= Ulrich Sieber =

Ulrich Sieber in 2015

Ulrich Sieber (born 18 November 1950 in Stuttgart) is a German jurist, law professor, and since October 2003 a director at the Max Planck Institute for Foreign and International Criminal Law in Freiburg im Breisgau, Germany. He is an honorary professor and faculty member at the law faculties of the University of Freiburg and LMU Munich.

== Education and career ==
Ulrich Sieber studied law at the University of Tübingen, the University of Lausanne, and the University of Freiburg. He obtained his doctorate in 1977 at the University of Freiburg with a dissertation on "Computer Crime and Criminal Law". In addition to his academic work, he also worked as an attorney specializing in computer law from 1978 to 1987.

In 1987, he earned a post-doctoral lecturing qualification under the supervision of Klaus Tiedemann at the University of Freiburg with a habilitation on the relationship between substantive criminal law and criminal procedure, and was appointed as professor of criminal law, criminal procedure, and information law at the University of Bayreuth, where he remained until 1991. From 1991 to 2000, he was professor of criminal law, criminal procedure, information law, and legal informatics at the University of Würzburg, where he was dean of the law faculty from 1997 to 1998. According to a ranking of students, he was then the second most popular professor at this university. In 1994, he declined a call to the Chair of Computing Law at the University of Münster (now professor Thomas Hoeren). Also in 1994, he was a visiting professor at the University of Tokyo. In April 2000, he accepted an appointment to succeed Claus Roxin at LMU Munich, and became professor of law and head of the Chair of Criminal Law, Information Law and Computer Technology in Law. He held this position until 2003, when he assumed his current position at the Max Planck Institute.

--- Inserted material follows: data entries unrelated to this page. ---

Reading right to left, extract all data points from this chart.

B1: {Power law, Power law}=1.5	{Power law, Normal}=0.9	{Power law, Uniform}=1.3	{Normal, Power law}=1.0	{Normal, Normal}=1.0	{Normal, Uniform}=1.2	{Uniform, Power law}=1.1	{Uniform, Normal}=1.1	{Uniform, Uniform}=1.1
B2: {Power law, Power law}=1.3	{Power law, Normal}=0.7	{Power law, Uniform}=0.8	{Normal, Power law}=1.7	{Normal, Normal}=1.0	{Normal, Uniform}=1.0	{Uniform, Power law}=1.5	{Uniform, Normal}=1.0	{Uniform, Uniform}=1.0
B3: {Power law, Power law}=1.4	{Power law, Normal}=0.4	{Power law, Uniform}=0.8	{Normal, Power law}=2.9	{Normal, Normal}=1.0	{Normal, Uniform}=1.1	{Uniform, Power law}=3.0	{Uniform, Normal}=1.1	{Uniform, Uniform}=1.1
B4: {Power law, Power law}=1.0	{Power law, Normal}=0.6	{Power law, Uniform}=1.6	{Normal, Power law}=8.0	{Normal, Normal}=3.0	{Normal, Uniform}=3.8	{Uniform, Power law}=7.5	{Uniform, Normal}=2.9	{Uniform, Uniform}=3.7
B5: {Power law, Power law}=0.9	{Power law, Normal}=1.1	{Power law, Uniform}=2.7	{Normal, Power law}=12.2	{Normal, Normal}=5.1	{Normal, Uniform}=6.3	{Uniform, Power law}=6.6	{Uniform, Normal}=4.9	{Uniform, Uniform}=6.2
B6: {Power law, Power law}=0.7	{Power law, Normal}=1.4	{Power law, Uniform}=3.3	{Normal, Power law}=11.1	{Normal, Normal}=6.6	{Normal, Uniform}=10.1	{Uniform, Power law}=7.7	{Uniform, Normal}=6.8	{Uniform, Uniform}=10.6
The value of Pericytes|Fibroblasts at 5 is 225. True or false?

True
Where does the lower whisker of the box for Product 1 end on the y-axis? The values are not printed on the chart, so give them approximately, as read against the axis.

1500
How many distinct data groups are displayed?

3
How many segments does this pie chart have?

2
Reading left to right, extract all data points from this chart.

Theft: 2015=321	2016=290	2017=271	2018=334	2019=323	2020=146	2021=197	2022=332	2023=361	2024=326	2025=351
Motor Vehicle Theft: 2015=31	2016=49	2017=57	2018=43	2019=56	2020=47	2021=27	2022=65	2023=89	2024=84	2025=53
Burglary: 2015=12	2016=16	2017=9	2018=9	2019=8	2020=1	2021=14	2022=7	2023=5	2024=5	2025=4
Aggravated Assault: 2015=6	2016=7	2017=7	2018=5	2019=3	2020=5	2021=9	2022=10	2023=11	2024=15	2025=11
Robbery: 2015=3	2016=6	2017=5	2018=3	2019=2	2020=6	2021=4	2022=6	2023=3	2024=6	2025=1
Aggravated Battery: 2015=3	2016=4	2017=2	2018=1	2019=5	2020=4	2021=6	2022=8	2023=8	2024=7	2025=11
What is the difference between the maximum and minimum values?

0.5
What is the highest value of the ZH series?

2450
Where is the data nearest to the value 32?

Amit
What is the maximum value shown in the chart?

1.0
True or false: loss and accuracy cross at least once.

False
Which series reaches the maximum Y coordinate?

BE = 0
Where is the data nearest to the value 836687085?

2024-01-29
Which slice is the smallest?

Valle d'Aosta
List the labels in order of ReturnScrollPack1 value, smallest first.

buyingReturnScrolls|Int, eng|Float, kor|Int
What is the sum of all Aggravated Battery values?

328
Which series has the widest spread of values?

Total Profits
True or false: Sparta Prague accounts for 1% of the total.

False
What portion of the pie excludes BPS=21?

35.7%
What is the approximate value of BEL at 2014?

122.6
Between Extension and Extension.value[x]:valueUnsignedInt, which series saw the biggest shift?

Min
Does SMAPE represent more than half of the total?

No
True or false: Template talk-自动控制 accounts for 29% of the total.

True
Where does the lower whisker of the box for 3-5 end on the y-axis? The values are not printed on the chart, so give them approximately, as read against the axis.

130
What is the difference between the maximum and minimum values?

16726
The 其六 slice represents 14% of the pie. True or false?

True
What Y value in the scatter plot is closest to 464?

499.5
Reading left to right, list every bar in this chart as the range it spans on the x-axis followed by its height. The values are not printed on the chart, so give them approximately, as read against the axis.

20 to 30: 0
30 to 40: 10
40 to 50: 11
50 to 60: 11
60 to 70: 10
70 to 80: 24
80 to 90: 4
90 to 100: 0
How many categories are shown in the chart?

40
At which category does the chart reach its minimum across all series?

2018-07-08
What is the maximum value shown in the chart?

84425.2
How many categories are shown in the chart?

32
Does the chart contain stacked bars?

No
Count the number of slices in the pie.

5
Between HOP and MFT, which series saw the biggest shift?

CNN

In addition to his academic work, Sieber has been an expert consultant and advisor, especially in the areas of computer law. In this capacity, he has served as a special advisor to two EC Commissioners with his expertise on issues of computer law and EC fraud. He has also served on the legal committee and several enquiry commissions of the German Parliament and has advised the German Federal Constitutional Court, the German Ministry of Justice, the Federal Ministry of Education and Research, and the Federal Police of Germany. He has also advised the Council of Ministers and the Parliamentary Assembly of the Council of Europe, the European Commission, the Research Ministers of the G-8 nations (Carnegie Group), the OECD, the United Nations, and the International Chamber of Commerce in Paris. As a legal authority, he has written expert opinions for and been a consultant to the International Criminal Tribunal for the former Yugoslavia as well as the Department of Justice in Canada, the U.S. Senate, the Privacy and Civil Liberties Oversight Board of the U.S. government, and the National Police Agency of Japan.

== Research ==
The focus of his scientific publications lies in the areas of multimedia law, cybercrime, economic criminal law, the fight against organized crime, comparative law, European law, and information technology in law.

== Honors and awards ==
Sieber is received honorary doctorates from the National and Kapodistrian University of Athens in Greece, the National University of San Marcos in Lima, Peru, the University of Pécs in Hungary, and from South-West University "Neofit Rilski" in Blagoevgrad, Bulgaria.